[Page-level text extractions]
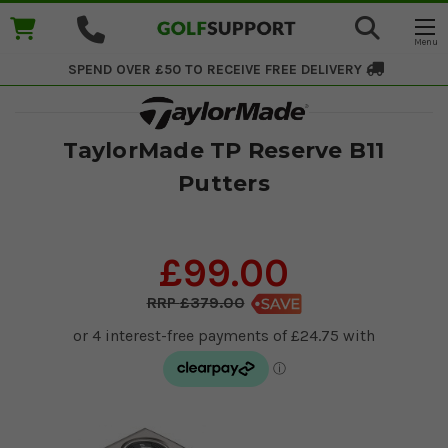
SPEND OVER £50 TO RECEIVE
FREE DELIVERY
TaylorMade TP Reserve B11
Putters
£99.00
£379.00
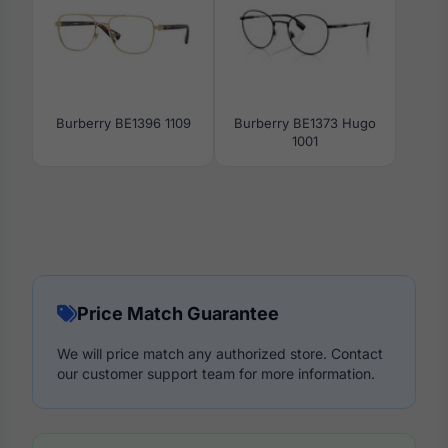
Burberry BE1396 1109
Burberry BE1373 Hugo
1001
Price Match Guarantee
We will price match any authorized store. Contact
our customer support team for more information.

→ **What needs to be done**:
Retype exactly, please, the span from the line holding "FREE DELIVERY" through the closing line of the data, both ends included, without the pictures.

→ **Response area**:
FREE DELIVERY
TaylorMade TP Reserve B11
Putters
£99.00
£379.00
Burberry BE1396 1109
Burberry BE1373 Hugo
1001
Price Match Guarantee
We will price match any authorized store. Contact
our customer support team for more information.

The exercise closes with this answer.